Data in this exercise =>
◇ ◇ ◇ ◇ ◇ ◇ ◇

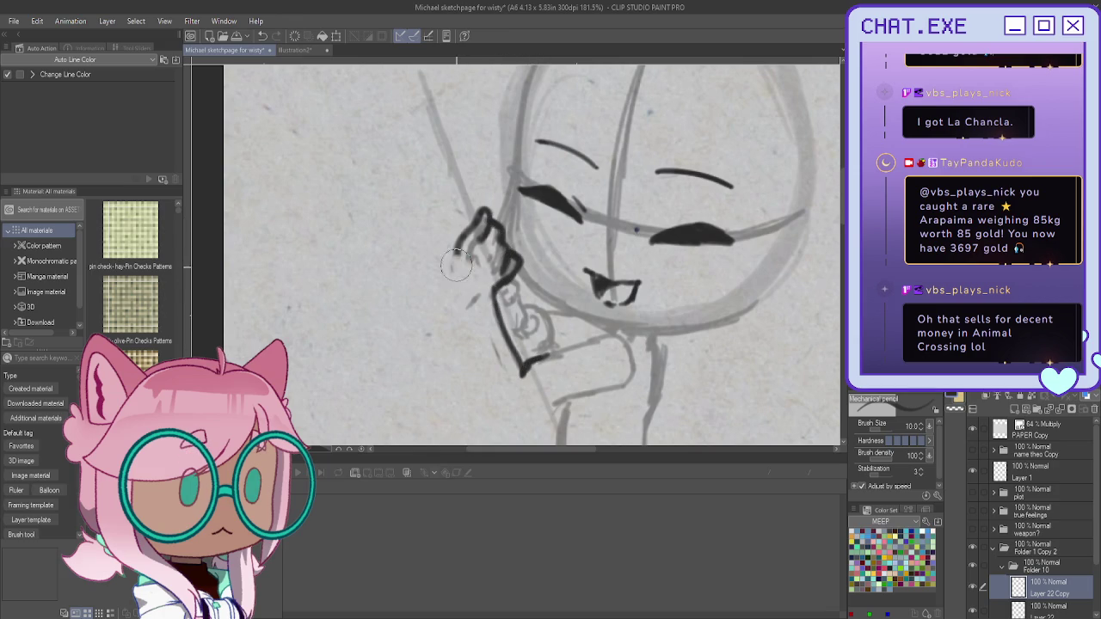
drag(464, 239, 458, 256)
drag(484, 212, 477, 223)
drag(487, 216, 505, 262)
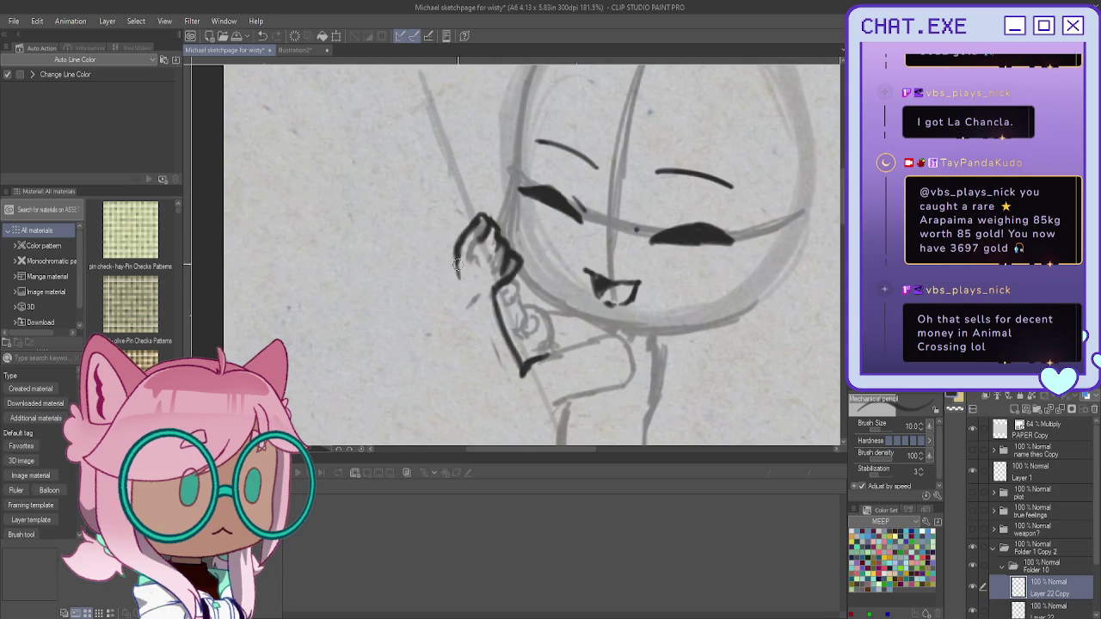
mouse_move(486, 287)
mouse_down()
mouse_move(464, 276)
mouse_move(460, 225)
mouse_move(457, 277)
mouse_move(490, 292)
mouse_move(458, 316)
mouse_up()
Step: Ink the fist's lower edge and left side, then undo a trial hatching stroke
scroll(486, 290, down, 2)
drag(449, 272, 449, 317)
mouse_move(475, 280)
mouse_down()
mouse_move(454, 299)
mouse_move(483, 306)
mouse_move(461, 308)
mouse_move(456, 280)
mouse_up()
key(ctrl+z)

◇ ◇ ◇ ◇ ◇ ◇ ◇

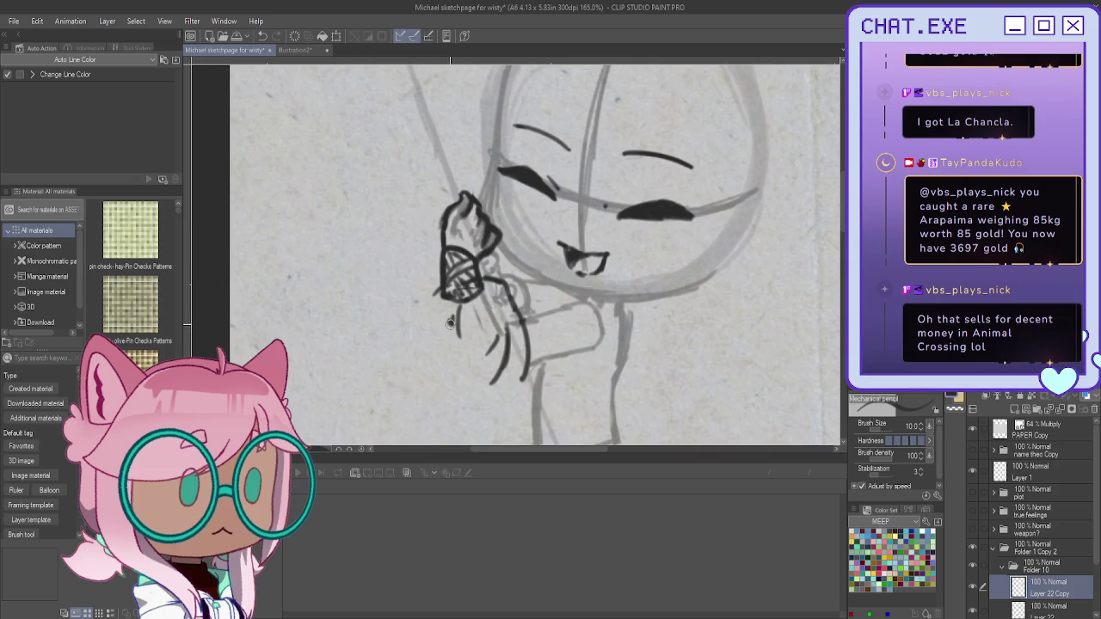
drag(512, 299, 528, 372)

◇ ◇ ◇ ◇ ◇ ◇ ◇

Task instructions => For the data above, set down exactly the lines from the line with "drag(464, 239, 458, 256)" to the line with "key(ctrl+z)", both included, leaving pictures out.

Finished task =>
drag(464, 239, 458, 256)
drag(484, 212, 477, 223)
drag(487, 216, 505, 262)
mouse_move(486, 287)
mouse_down()
mouse_move(464, 276)
mouse_move(460, 225)
mouse_move(457, 277)
mouse_move(490, 292)
mouse_move(458, 316)
mouse_up()
Step: Ink the fist's lower edge and left side, then undo a trial hatching stroke
scroll(486, 290, down, 2)
drag(449, 272, 449, 317)
mouse_move(475, 280)
mouse_down()
mouse_move(454, 299)
mouse_move(483, 306)
mouse_move(461, 308)
mouse_move(456, 280)
mouse_up()
key(ctrl+z)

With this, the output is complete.